Better still, as there are fewer hoops to jump through than with human medicine, getting new drugs to market for pets is easier and cheaper for pharmaceutical companies. Combined with the strong and growing demand for new treatments, veterinary medicine is now an investment sector all of its own.

In February 2013, Pfizer spun out its animal health unit into a new company called Zoetis. Today, the company has 9,000 staff and a market capitalisation of $25.3bn. Its share price has risen by around 70% since then, to around $53. When you look at the success Zoetis has had in bringing new drugs to market, you can see why.

In 2015 it made revenues of $4.8bn, 37% of which came from pet-care products. Apoquel, an oral treatment for dermatitis in dogs, looks set to make $300m over the next couple of years, healthcare analyst John Kreger tells Barron’s. Zoetis also has a new chewable tick and flea treatment in the pipeline.

More and more people are keeping pets and spending more on keeping them healthy and entertained.
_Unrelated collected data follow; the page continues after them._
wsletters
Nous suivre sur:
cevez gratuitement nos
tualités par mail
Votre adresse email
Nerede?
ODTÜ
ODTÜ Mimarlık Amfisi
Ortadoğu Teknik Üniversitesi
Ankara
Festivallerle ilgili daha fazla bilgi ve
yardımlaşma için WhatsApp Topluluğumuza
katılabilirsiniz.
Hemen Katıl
That in turn has spurred growth in the pet insurance industry, and helped to establish veterinary pharmaceuticals as a sector in its own right. Below, we round up some of the stocks making money from the petcare industry.

Eight plays on pet power

Investment opportunities in pet care can be broken down into four main  categories: food, medicine, retailers and veterinary services. Not many firms in any of these sectors look cheap right now, so most of our suggestions here should be seen as contenders for a watchlist to buy during a market slump, rather than as immediate investment.
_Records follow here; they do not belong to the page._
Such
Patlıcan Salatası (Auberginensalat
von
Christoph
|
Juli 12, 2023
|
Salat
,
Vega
There are few “pure plays” on pet food – most of the big brands, such as Pedigree and Go-Cat, are owned by firms such as Mars (a privately held company) and Nestlé (which is listed in Switzerland, but pet care only comprises around 13% of sales). One exception is Blue Buffalo (Nasdaq: BUFF), which specialises in premium natural pet food. Sales have been growing strongly, but the stock trades on a steep price/earnings (p/e) ratio of 33.

We’ve already mentioned pharma firm Zoetis (NYSE: ZTS) above. Rival Idexx Laboratories (Nasdaq: IDXX) is smaller, but no minnow: it’s set to join America’s large-cap index, the S&P 500. Both are on steep valuations, especially Idexx. In the UK, Northwich-based Dechra (LSE: DPH) is smaller and looks slightly more reasonable – though by no means cheap – if expected growth comes through.

Pet retailers have bucked the trend of disappointing high-street sales. In the UK, Pets At Home (LSE: PETS) now has 427 branches nationwide. Earnings per share climbed by 11.2%. It trades on a p/e of 15 and a yield of 3.36%, although earnings growth forecasts for the next couple of years look modest at best.

In the online sphere, investors think US pet pharmacy PetMed Express (Nasdaq: PETS) has put a difficult 2015 behind it. In the last 12 months, the shares, which yield a 3.3%, have risen by a third.

On the veterinary services side, America’s VCA, with the comical ticker WOOF, has just been snapped up by Mars (see main story). But Mark Slater, co-founder of Slater Investments, described its London-listed rival CVS Group (LSE: CVSG), as a “fantastic business” that “generates lots of cash” in a recent interview with Merryn Somerset Webb. It’s not cheap, but it is growing fast.

Extremely adventurous investors interested in pure plays on the Japanese pet market could do their own research on Japan Animal Referral Medical Center (Tokyo: 6039). This is a micro cap (the market cap is £25m), only listed in 2015 and has very little information available in English.